A year ago Netflix CEO Reed Hastings was being lauded as a “Businessperson of the Year” by Fortune.  Today, Netflix investors are furious with Hastings – so much so that he openly admits fearing they may poison his food.  The reason?  Losing 800,000 customers in a single quarter.  So, how did that happen?  Opinion givers seem to fault two basic decisions: increasing prices 60% and attempting to spin-off a portion of Netflix into a new company, “Qwikster”.  While the Qwikster debacle has some impact, as economists we can’t help but focus on the impact of a substantial price change, which has enraged Netflix customers.  In economic terms, it seems Netflix failed in assessing the demand elasticity for their products.  Er… elsati-what?  Let us explain.
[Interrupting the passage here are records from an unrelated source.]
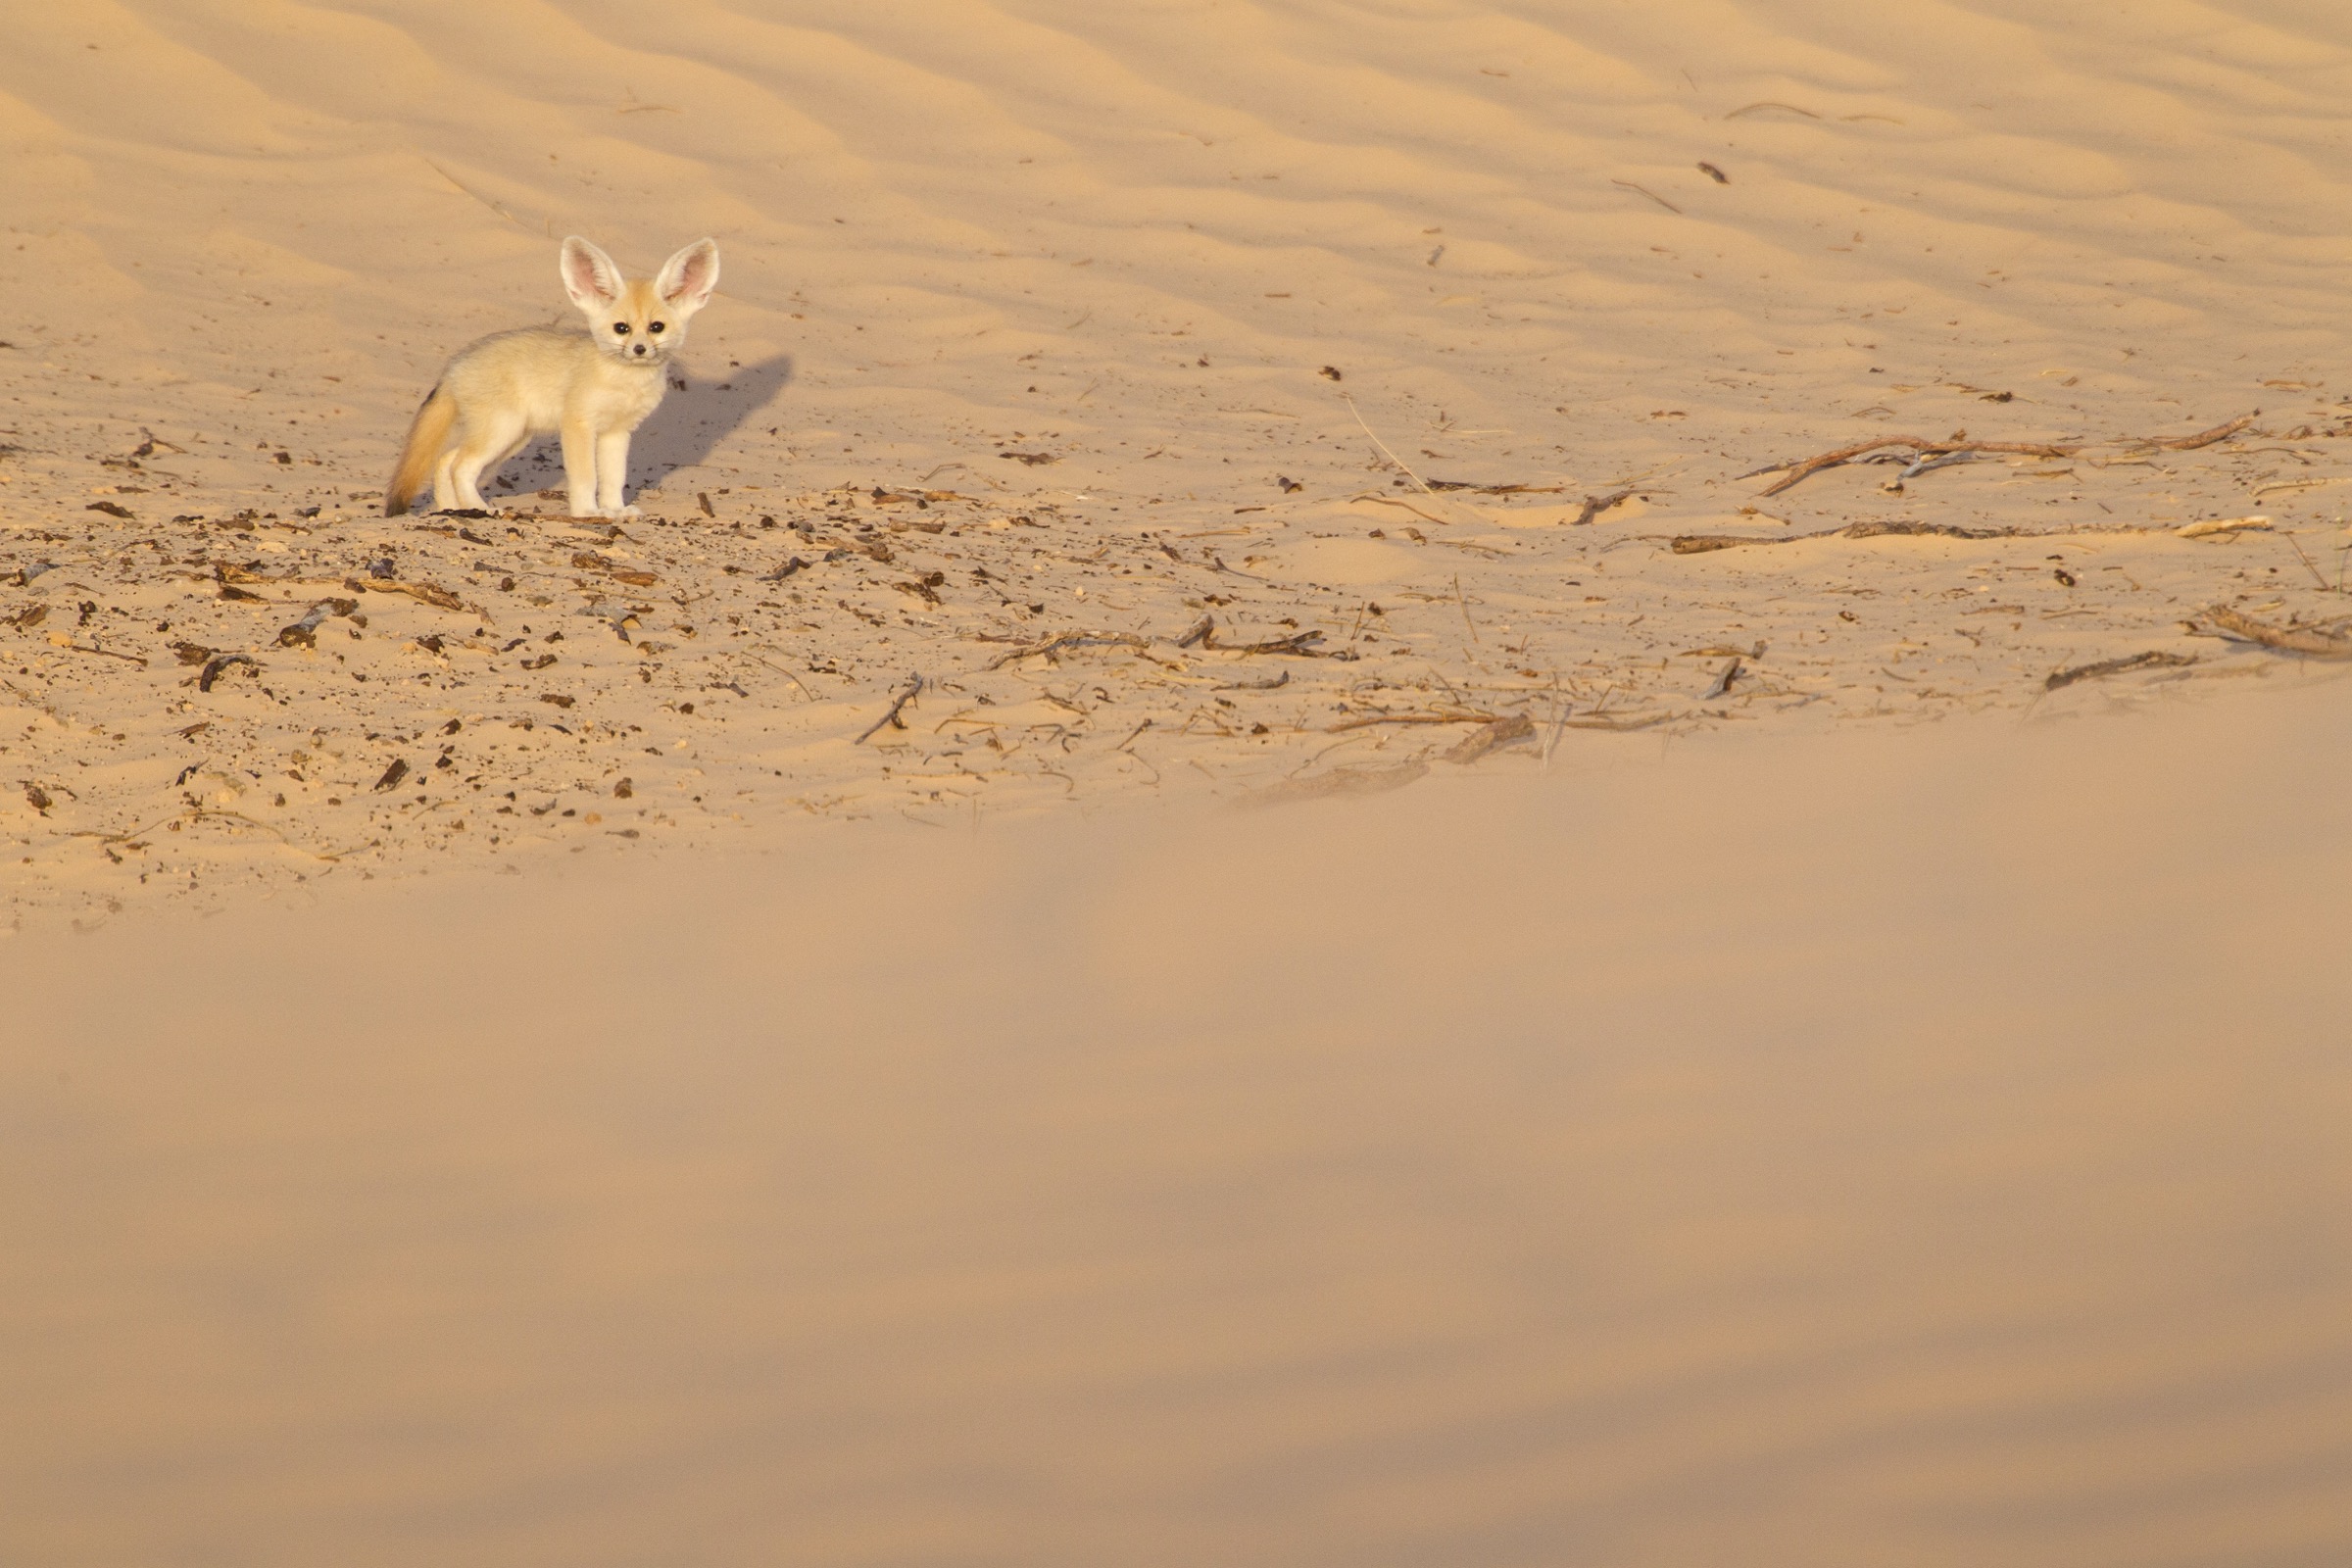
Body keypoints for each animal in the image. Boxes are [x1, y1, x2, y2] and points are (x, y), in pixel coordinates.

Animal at [383, 235, 721, 519]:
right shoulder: (578, 424)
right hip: (502, 431)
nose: (639, 349)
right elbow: (586, 477)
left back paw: (453, 509)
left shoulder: (617, 432)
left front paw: (615, 510)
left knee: (445, 461)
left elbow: (614, 479)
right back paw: (482, 509)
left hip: (511, 438)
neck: (625, 383)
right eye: (621, 329)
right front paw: (588, 512)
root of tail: (455, 363)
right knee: (460, 467)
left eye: (656, 328)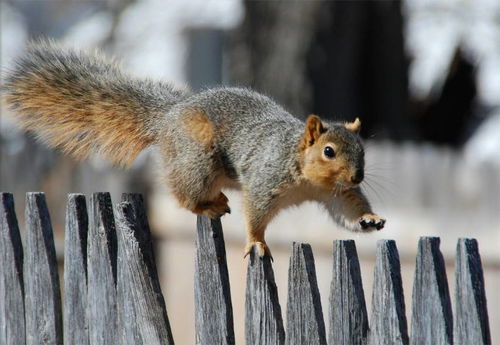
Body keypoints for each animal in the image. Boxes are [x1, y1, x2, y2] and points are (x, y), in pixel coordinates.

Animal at [1, 39, 384, 255]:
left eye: (362, 150)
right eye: (328, 151)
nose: (357, 176)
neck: (305, 175)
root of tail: (168, 116)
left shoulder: (335, 194)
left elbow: (347, 210)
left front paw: (369, 218)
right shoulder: (265, 180)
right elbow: (255, 215)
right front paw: (257, 243)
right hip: (197, 159)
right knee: (183, 196)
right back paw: (208, 205)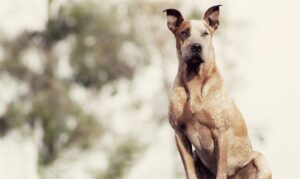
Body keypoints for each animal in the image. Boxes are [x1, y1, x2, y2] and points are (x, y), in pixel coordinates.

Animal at [164, 4, 272, 178]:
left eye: (205, 33)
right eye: (184, 32)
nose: (196, 47)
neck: (195, 81)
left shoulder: (220, 131)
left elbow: (221, 168)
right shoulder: (179, 134)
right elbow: (189, 170)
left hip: (260, 160)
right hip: (196, 156)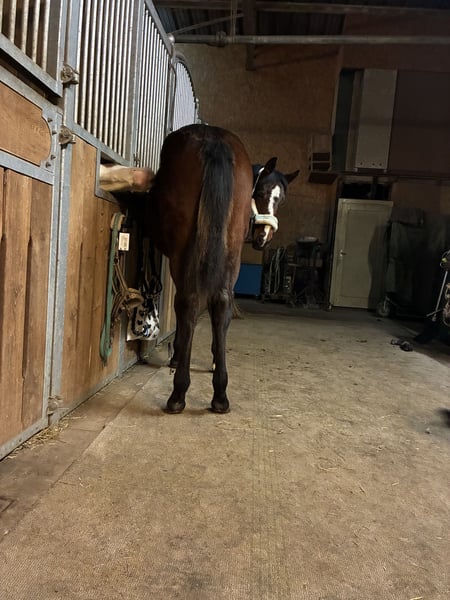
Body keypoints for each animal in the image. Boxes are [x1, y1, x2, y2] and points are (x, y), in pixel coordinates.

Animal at [143, 123, 298, 413]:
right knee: (221, 301)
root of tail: (215, 141)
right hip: (231, 253)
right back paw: (220, 394)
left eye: (281, 200)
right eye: (262, 193)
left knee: (189, 302)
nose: (264, 237)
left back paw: (178, 393)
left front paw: (178, 354)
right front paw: (215, 359)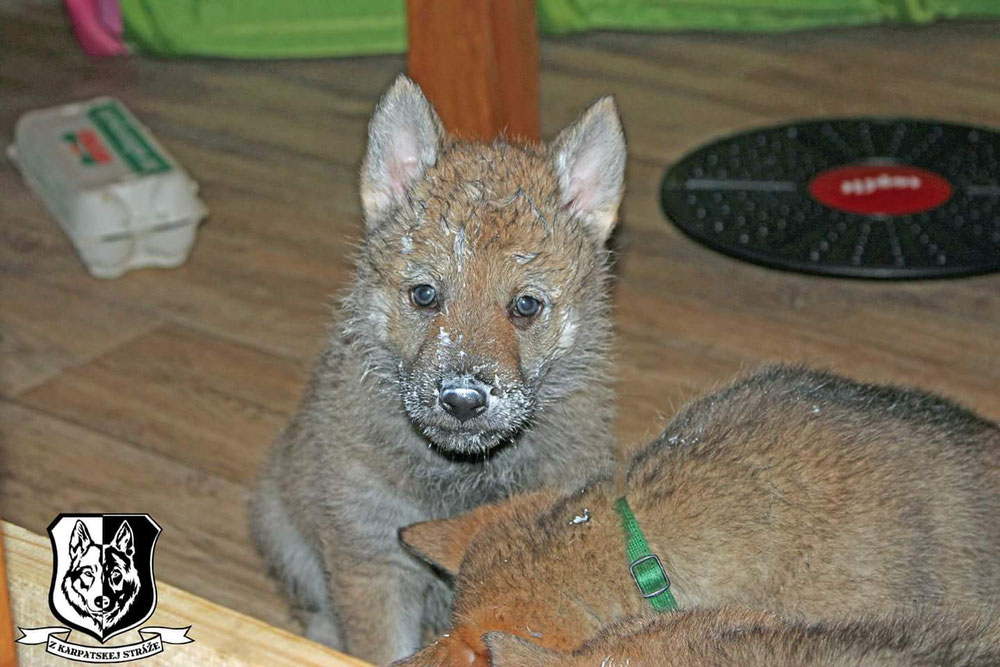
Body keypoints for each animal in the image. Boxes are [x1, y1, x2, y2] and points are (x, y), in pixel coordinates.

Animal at [250, 75, 624, 664]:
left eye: (526, 305)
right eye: (425, 295)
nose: (463, 399)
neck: (464, 477)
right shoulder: (374, 562)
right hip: (281, 525)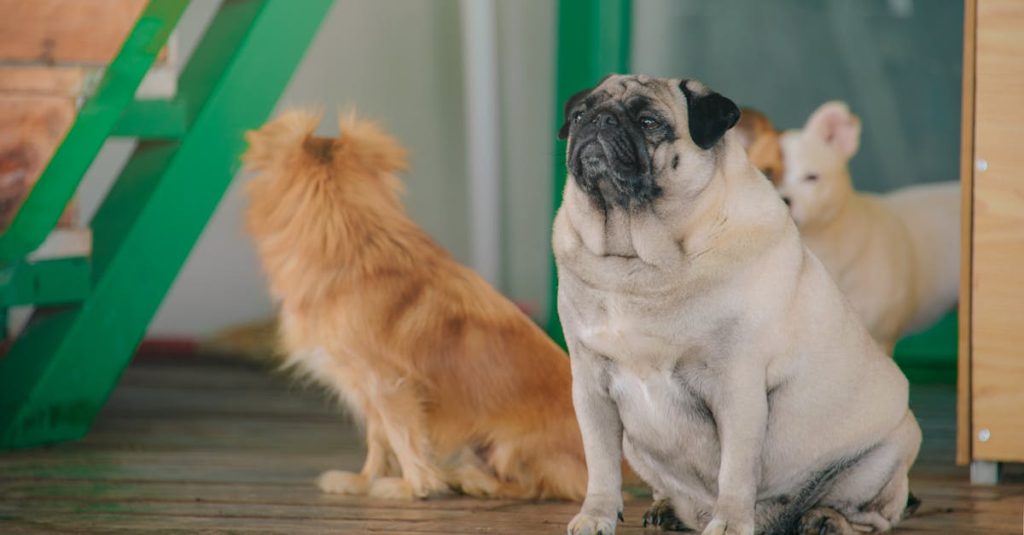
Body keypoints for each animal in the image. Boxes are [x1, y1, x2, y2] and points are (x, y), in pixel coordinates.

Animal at [242, 111, 589, 500]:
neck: (355, 248)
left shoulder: (388, 386)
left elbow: (403, 438)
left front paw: (412, 487)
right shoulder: (367, 391)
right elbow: (378, 440)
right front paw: (362, 480)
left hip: (509, 446)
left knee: (533, 487)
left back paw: (475, 481)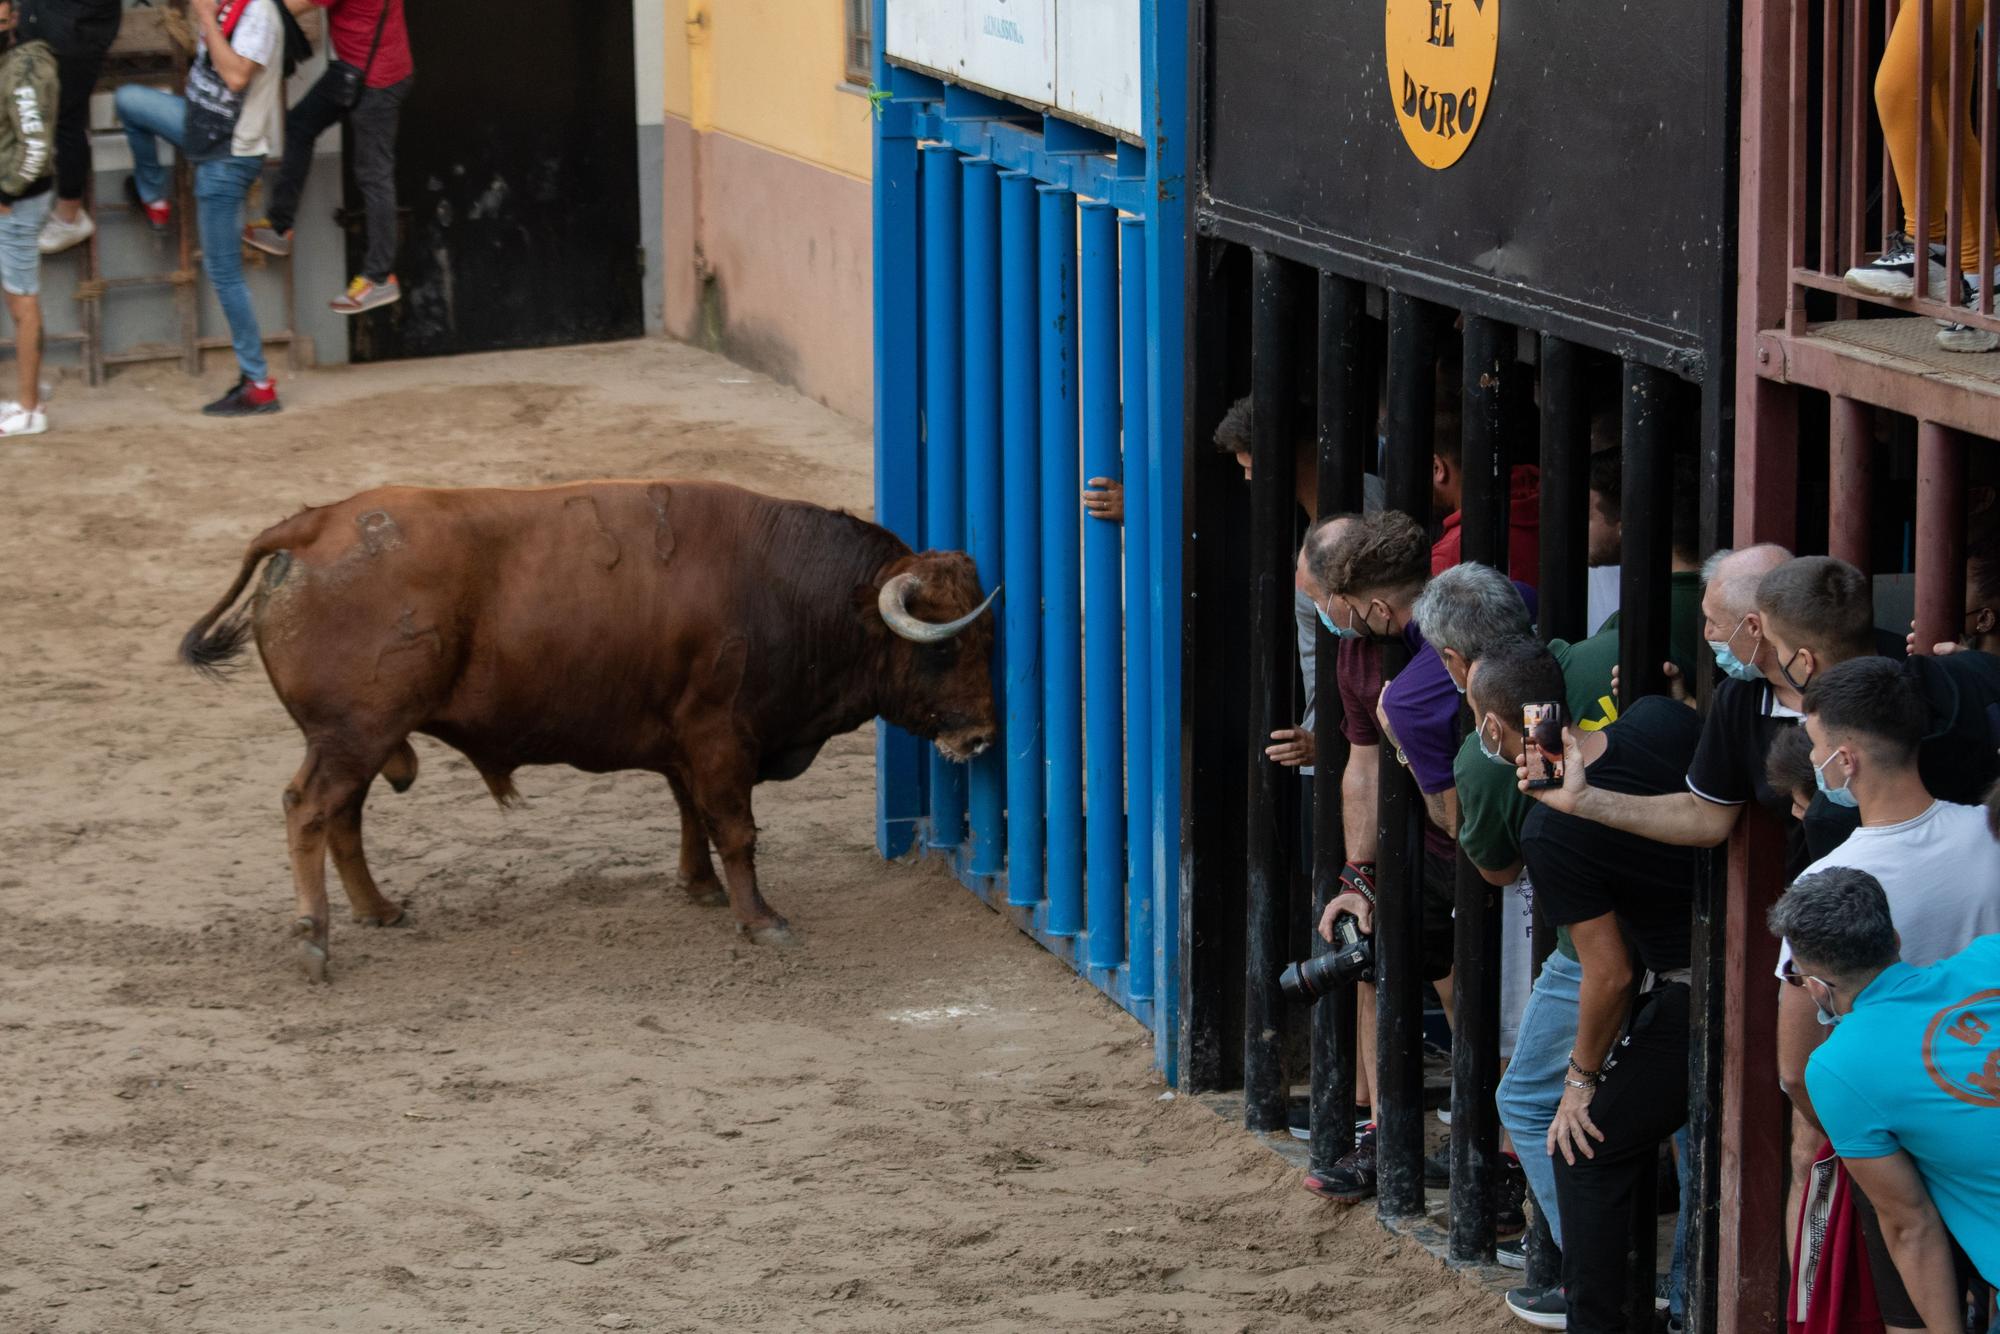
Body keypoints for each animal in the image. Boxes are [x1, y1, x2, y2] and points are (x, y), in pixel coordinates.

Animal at [180, 480, 1000, 980]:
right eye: (946, 646)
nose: (984, 736)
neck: (792, 588)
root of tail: (312, 526)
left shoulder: (684, 742)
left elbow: (690, 814)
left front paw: (699, 887)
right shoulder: (719, 738)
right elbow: (735, 828)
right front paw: (759, 918)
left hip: (361, 739)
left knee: (343, 816)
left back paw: (378, 910)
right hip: (353, 735)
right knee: (310, 810)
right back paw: (314, 939)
Demand elasticity is an economist’s way of describing (and measuring) how responsive consumer purchases are to price changes.  Simply put, elasticity measures the “quantity” change expected from a given “price” change.  If demand (e.g., the quantity purchased by consumers) is very responsive to a price change, we say demand is “elastic” (e.g., a 1% price change causes a GREATER than 1% quantity change).  If demand is not very responsive to a price change, demand is “inelastic” (e.g., a 1% price change causes a LESS than 1% quantity change).  The measure reflects the impact of numerous demand factors, such as competitive conditions of the industry (the availability of substitutes like Hulu and Redbox), current economic conditions (like being in a recession), and even consumers’ emotions.

So, how do we interpret the Netflix debacle?  It seems Netflix likely did NOT appropriately measure demand elasticity when deciding to increase prices 60%.  One survey by Wedbush Securities indicates that, as a result of the Netflix price increases, “22 percent [of Netflix users] planned to cancel their Netflix subscriptions and migrate to Hulu, Redbox and Amazon’s streaming video service.”  While this survey suggests demand for Netflix subscriptions to be inelastic (a 22% quantity change is less than the 60% price change), as an economic consulting firm we have a hard time believing this implication based on current demand conditions – particularly the existence of numerous alternatives (aren’t On Demand, iTunes, and Blockbuster alternatives here too?) and the poor condition of the current economy.

The bottom line is customers actually seem quite sensitive to price changes in this market and whatever figures Netflix used to estimate the responsiveness of customers to a 60% price hike – they seem to have gotten their economic analysis wrong.